Deutsche Physikalische Gesellschaft (German Physical Society – DPG) presented a new study on challenges the future energy supply in Germany is facing, Frankfurter Allgemeine Zeitung (FAZ) writes. The study reportedly concludes inter alia that CCPP technology does not live up to expectations.

In view of the efforts to limit global warming to below 2° C and a rising electricity demand, DPG believes that energy in Germany will still be provided by fossil fuels, nuclear energy and renewables for at least the next two decades to come, with varying contributions of each of these energy forms. Nuclear power is considered not yet dispensable for the energy supply as it provided 23% of the energy consumption and half of the baseload power, Wolfgang Sander, chairman of DPG said. Besides, nuclear power plants could react quickly to demand fluctuations caused by the intermittency of wind and solar power.

While nuclear power is being expanded in other countries, the studies examines the challenges for the energy supply in Germany based on the current legal framework whereupon the Atomic Energy Act (AtG) stipulates a phase-out of nuclear energy. Please note that in its coalition agreement, the ruling CDU, CSU and FDP government declared that it wanted to negotiate an extension of the operating time of the 17 German nuclear power plants and is currently in the process of doing so. Chancellor Angela Merkel invited the head of the four major utilities for nuclear talks.

In a phase-out scenario, DPG says, nuclear power could only be replaced by fossil power plants. Hence, CO2 emissions had to be greatly reduced in order to meet the climate targets. This would only be possible with CCS technology (carbon capture and storage). While carbon capture posed no technological problems, carbon storage was a different matter. It was not yet foreseeable whether CO2 could be stored in way that ensured it was not emitted.

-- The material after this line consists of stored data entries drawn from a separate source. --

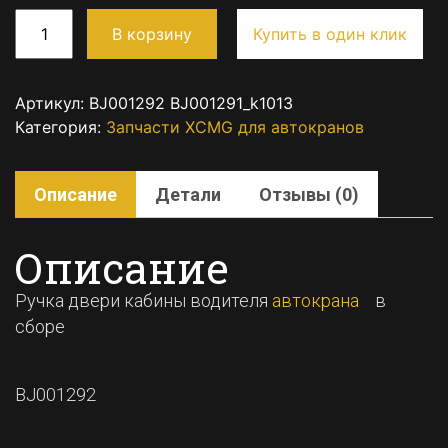
В корзину
Купить в один клик
Артикул:
BJ001292 BJ001291_k1013
Категория:
Запчасти XCMG для автокранов
Описание
Детали
Отзывы (0)
Описание
Ручка двери кабины водителя
автокрана
в
сборе
BJ001292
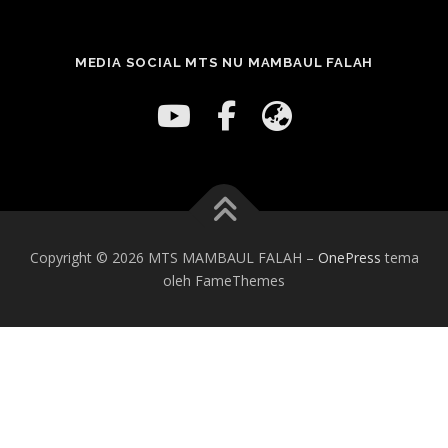
MEDIA SOCIAL MTS NU MAMBAUL FALAH
Copyright © 2026 MTS MAMBAUL FALAH
–
OnePress
tema
oleh FameThemes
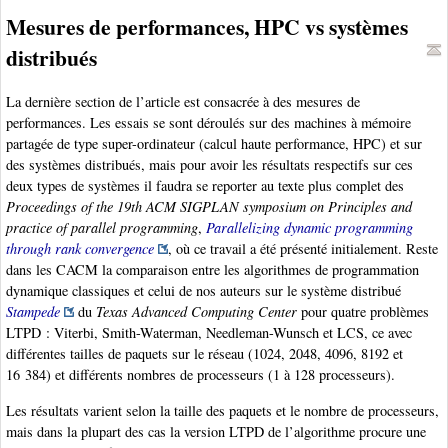
Mesures de performances, HPC vs systèmes
distribués
La dernière section de l’article est consacrée à des mesures de
performances. Les essais se sont déroulés sur des machines à mémoire
partagée de type super-ordinateur (calcul haute performance, HPC) et sur
des systèmes distribués, mais pour avoir les résultats respectifs sur ces
deux types de systèmes il faudra se reporter au texte plus complet des
Proceedings of the 19th ACM SIGPLAN symposium on Principles and
practice of parallel programming
,
Parallelizing dynamic programming
through rank convergence
, où ce travail a été présenté initialement. Reste
dans les CACM la comparaison entre les algorithmes de programmation
dynamique classiques et celui de nos auteurs sur le système distribué
Stampede
du
Texas Advanced Computing Center
pour quatre problèmes
LTPD : Viterbi, Smith-Waterman, Needleman-Wunsch et LCS, ce avec
différentes tailles de paquets sur le réseau (1024, 2048, 4096, 8192 et
16 384) et différents nombres de processeurs (1 à 128 processeurs).
Les résultats varient selon la taille des paquets et le nombre de processeurs,
mais dans la plupart des cas la version LTPD de l’algorithme procure une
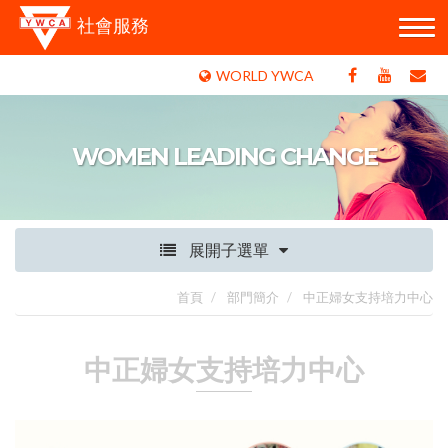
社會服務
WORLD YWCA
WOMEN LEADING CHANGE
展開子選單
首頁
部門簡介
中正婦女支持培力中心
中正婦女支持培力中心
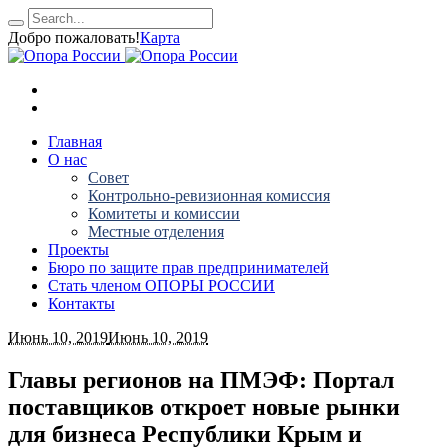
Добро пожаловать!
Карта
Главная
О нас
Совет
Контрольно-ревизионная комиссия
Комитеты и комиссии
Местные отделения
Проекты
Бюро по защите прав предпринимателей
Стать членом ОПОРЫ РОССИИ
Контакты
Июнь 10, 2019
Июнь 10, 2019
Главы регионов на ПМЭФ: Портал
поставщиков откроет новые рынки
для бизнеса Республики Крым и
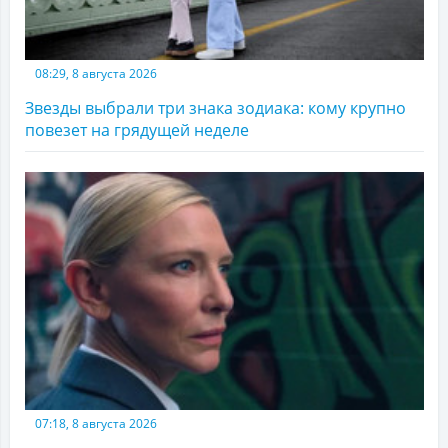
08:29, 8 августа 2026
Звезды выбрали три знака зодиака: кому крупно
повезет на грядущей неделе
07:18, 8 августа 2026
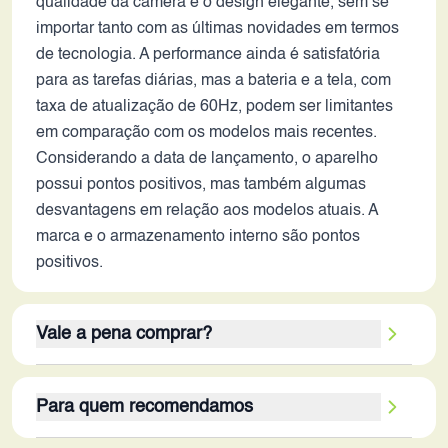
qualidade da câmera e o design elegante, sem se
importar tanto com as últimas novidades em termos
de tecnologia. A performance ainda é satisfatória
para as tarefas diárias, mas a bateria e a tela, com
taxa de atualização de 60Hz, podem ser limitantes
em comparação com os modelos mais recentes.
Considerando a data de lançamento, o aparelho
possui pontos positivos, mas também algumas
desvantagens em relação aos modelos atuais. A
marca e o armazenamento interno são pontos
positivos.
Vale a pena comprar?
A decisão de adquirir este smartphone em 2026
Para quem recomendamos
depende do uso pretendido e das expectativas do
usuário. Para quem busca uma experiência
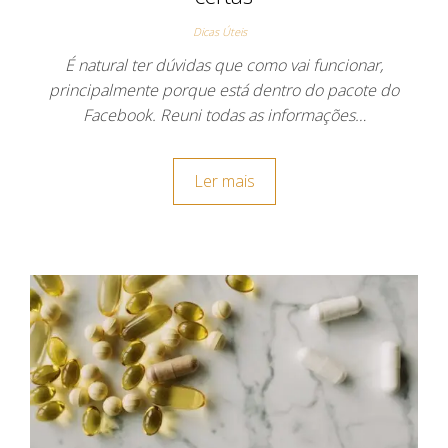
Dicas Úteis
É natural ter dúvidas que como vai funcionar,
principalmente porque está dentro do pacote do
Facebook. Reuni todas as informações…
Ler mais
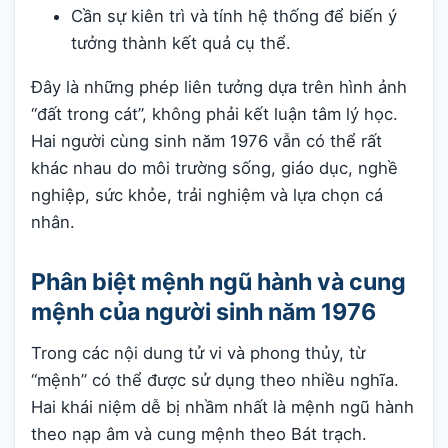
Cần sự kiên trì và tính hệ thống để biến ý
tưởng thành kết quả cụ thể.
Đây là những phép liên tưởng dựa trên hình ảnh
“đất trong cát”, không phải kết luận tâm lý học.
Hai người cùng sinh năm 1976 vẫn có thể rất
khác nhau do môi trường sống, giáo dục, nghề
nghiệp, sức khỏe, trải nghiệm và lựa chọn cá
nhân.
Phân biệt mệnh ngũ hành và cung
mệnh của người sinh năm 1976
Trong các nội dung tử vi và phong thủy, từ
“mệnh” có thể được sử dụng theo nhiều nghĩa.
Hai khái niệm dễ bị nhầm nhất là mệnh ngũ hành
theo nạp âm và cung mệnh theo Bát trạch.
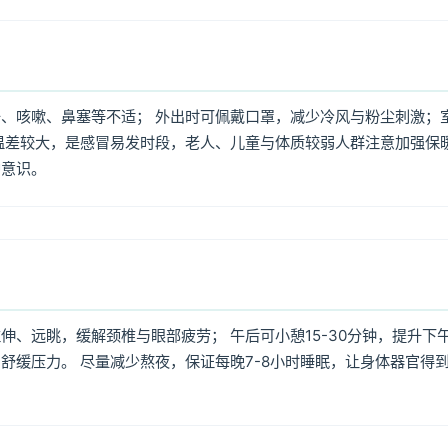
、咳嗽、鼻塞等不适； 外出时可佩戴口罩，减少冷风与粉尘刺激；
温差较大，是感冒易发时段，老人、儿童与体质较弱人群注意加强保
护意识。
、远眺，缓解颈椎与眼部疲劳； 午后可小憩15-30分钟，提升下
舒缓压力。 尽量减少熬夜，保证每晚7-8小时睡眠，让身体器官得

Until the middle of the century, nuclear fusion might be well developed enough to provide another option alongside renewables to generate CO2 free energy, Mr Sander says.

Among the renewables, DPG calls wind power the most promising energy, whereas DPG experts are skeptical about solar power in Germany due to the low sunshine duration. At any rate, wind and solar power require efficient energy storage facilities and low-loss grids.

It is important to recognize that the expansion of renewable energy created a complex system with regard to generation, demand and storage, Mr Sander stressed. The wrong conclusions could easily be drawn, he added, pointing to the combined heat and power plant technology (CHP). DGP found that the overall energy consumption for CHP could be higher than for a separate generation of heat and power, despite the fact that the fuel utilization (Brennstoffausnutzung) was less efficient.

According to FAZ, the DPG study does not want to make recommendations, but DPG hoped that politicians would draw the right conclusions.